Oleh karena sudah terbiasa hidup di rantau, walaupun mereka juga tidak ketinggalan dalam membangun kampung halaman, tapi mereka pulang sekali-sekali merasa dirinya asing dan bila sudah seminggu dirinya berada di kampung jiwanya sudah gelisah. Lebih senang hidup di rantau, di kampung kurang enak, apalagi Belanda melihat orang rantau ini terus menyelidik kalau-kalau mereka membawa-bawa permasalahan politik dan bila sudah seminggu masih tampak juga di kampung ada harapan disuruh berodi. Inilah sebabnya mereka gelisah hidup di kampung, sedangkan di rantau orang mereka ini adalah para ambtenar yang disegani.

Selanjutnya pulangnya orang rantau ini ke kampung halaman juga membawa efek sampingan tarhadap penduduk sendiri.
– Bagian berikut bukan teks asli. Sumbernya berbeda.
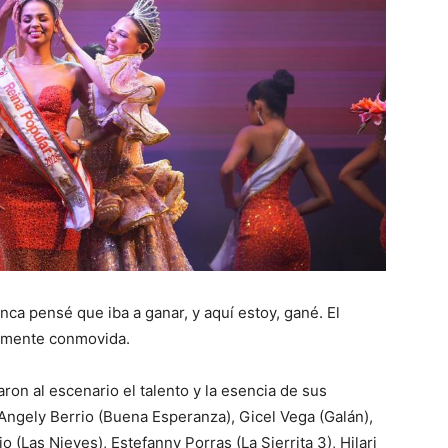
nca pensé que iba a ganar, y aquí estoy, gané. El
lemente conmovida.
varon al escenario el talento y la esencia de sus
Angely Berrio (Buena Esperanza), Gicel Vega (Galán),
o (Las Nieves), Estefanny Porras (La Sierrita 3), Hilari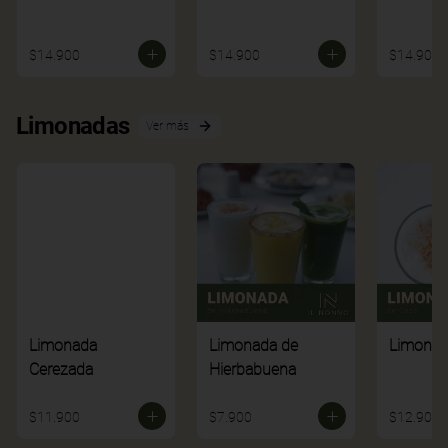
$14.900
$14.900
$14.900
Limonadas
Ver más
Limonada
Limonada de
Limonad
Cerezada
Hierbabuena
$11.900
$7.900
$12.900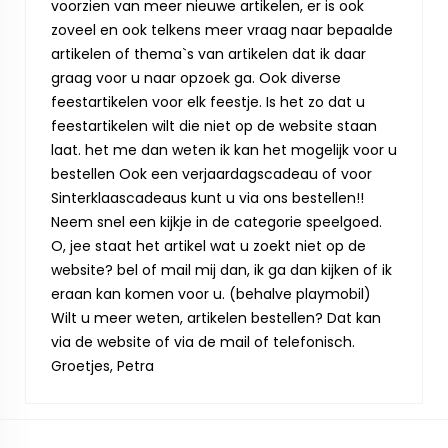
voorzien van meer nieuwe artikelen, er is ook
zoveel en ook telkens meer vraag naar bepaalde
artikelen of thema`s van artikelen dat ik daar
graag voor u naar opzoek ga. Ook diverse
feestartikelen voor elk feestje. Is het zo dat u
feestartikelen wilt die niet op de website staan
laat. het me dan weten ik kan het mogelijk voor u
bestellen Ook een verjaardagscadeau of voor
Sinterklaascadeaus kunt u via ons bestellen!!
Neem snel een kijkje in de categorie speelgoed.
O, jee staat het artikel wat u zoekt niet op de
website? bel of mail mij dan, ik ga dan kijken of ik
eraan kan komen voor u. (behalve playmobil)
Wilt u meer weten, artikelen bestellen? Dat kan
via de website of via de mail of telefonisch.
Groetjes, Petra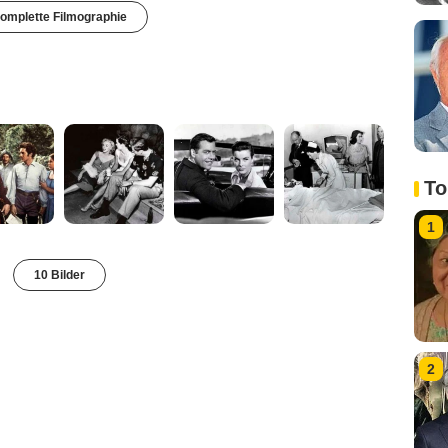
omplette Filmographie
To
1
10 Bilder
2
Sebabnya ialah perantau yang pulang ini selalu ada kelebihannya dari orang kampung sendiri. Justru segala kelebihan ini merupakan idaman bagi yang muda-muda untuk merantau. Mereka juga ingin gagah seperti perantau yang pulang ini. Mengapa lagi di kampung padahal sekolahpun sudah tamat ?, untuk disambung tidak mungkin. Maka jadilah para perantau ini sebagai magnet untuk membawa orang kampung ke rantau.
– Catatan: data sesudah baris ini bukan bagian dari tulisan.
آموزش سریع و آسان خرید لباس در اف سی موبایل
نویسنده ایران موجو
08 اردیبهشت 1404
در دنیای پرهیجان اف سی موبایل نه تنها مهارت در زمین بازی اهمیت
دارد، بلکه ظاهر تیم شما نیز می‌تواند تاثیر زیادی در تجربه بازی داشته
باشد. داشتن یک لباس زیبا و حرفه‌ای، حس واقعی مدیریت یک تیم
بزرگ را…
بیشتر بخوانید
Pengawasan terhadap perantau yang baru pulang ini makin hari makin di perketat karena di Sumatera Barat sering terjadi pemberontakan. Pada tahun 1915 Perang Kamang yang tiada sedikit membawa korban bagi Belanda. Perang ini dinamakan “Perang belasting”. Rakyat Kamang kemudian menyusun tenaga, tapi oleh karena rahasia bocor yang semula direncanakan serentak di seluruh wilayah Agam, Batipuah, dan Lima Puluh Koto segera dapat dipadamkan oleh pemerintah Belanda. Perang Silungkang, yang dikenal juga dengan Perang Komunis atau Pemberontakan Komunis 1926 pemerintahan Belanda harus waspada kepada tiap pendatang baru, atau kepada perantau yang pulang kampung sebab secara berangsur-angsur kesadaran politik Bumi Putera semakin meningkat.
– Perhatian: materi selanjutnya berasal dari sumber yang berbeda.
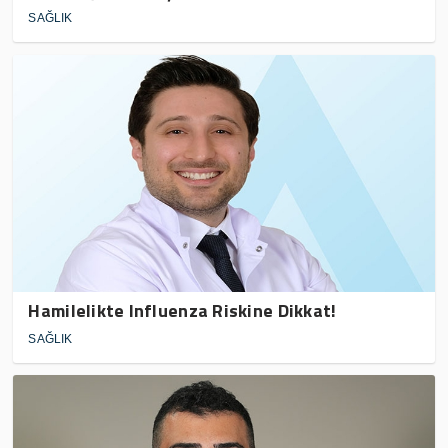
SAĞLIK
Hamilelikte Influenza Riskine Dikkat!
SAĞLIK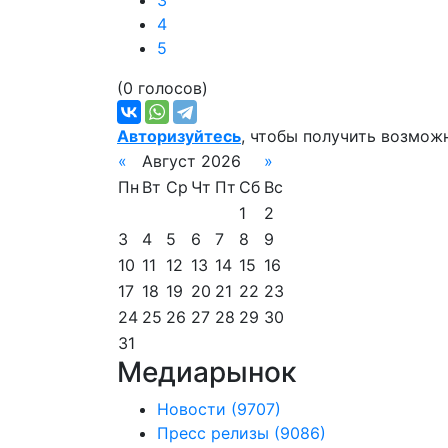
3
4
5
(0 голосов)
Авторизуйтесь
, чтобы получить возмож
«
Август 2026
»
Пн
Вт
Ср
Чт
Пт
Сб
Вс
1
2
3
4
5
6
7
8
9
10
11
12
13
14
15
16
17
18
19
20
21
22
23
24
25
26
27
28
29
30
31
Медиарынок
Новости
(9707)
Пресс релизы
(9086)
Berhasilnya Budi Utomo 1908 mensponsori rasa kesatuan dalam wilayah Hindia Belanda yang dibarengi dengan Sumpah Pemuda 1928, Satu Nusa Indonesia, Satu Bangsa Indonesia, Satu Bahasa Indonesia dan berkumandangnya lagi Indonesia Raya di jagad nusantara ini menjadikan pemerintah Belanda mengawasi setiap gerak para pemimpin termasuk para perantau yang pulang kampung halamannya.

Pengawasan terhadap perantau ini memang cukup beralasan karena di Matur, atau para perantau Matur yang pulang pasti akan membangun rasa persatuan dan kesatuan terhadap orang kampung. Secara berangsur-angsur para perantau ini lah yang menanamkan kesadaran politik bagi penduduk kampung. Kalau yang tadinya orang kampung beranggapan suku batak disebut sebagai “Bangsa Batak”, suku aceh sebagai “Bangsa Aceh”, dan suku lain sebagai “Bangsa” lain, tapi setelah cerdik cendekia perantau Matur pulang, menjelaskan semua rakyat Hindia Belanda adalah “Bangsa Kita”, adalah saudara kita. Kita semua adalah sama bangsa Indonesai yang ingin damai, namun lebih ingin merdeka. Para perantau secara bergantian pulang ke kampung halamannya menanamkan rasa persatuan dan kesatuan. Dengan demikian kesadaran politik penduduk Matur makin hari semakin meningkat. Sewaktu Jerman menyerang Polandia, Austria, Belanda, dan Inggris, rakyat Matur secara sadar menggikuti dan menyadari bahwa tidak lama lagi Hindia Belanda pun akan mendapat giliran pula. Untuk itu masyarakat Matur secara diam-diam selalu mengikuti perang di eropah ini.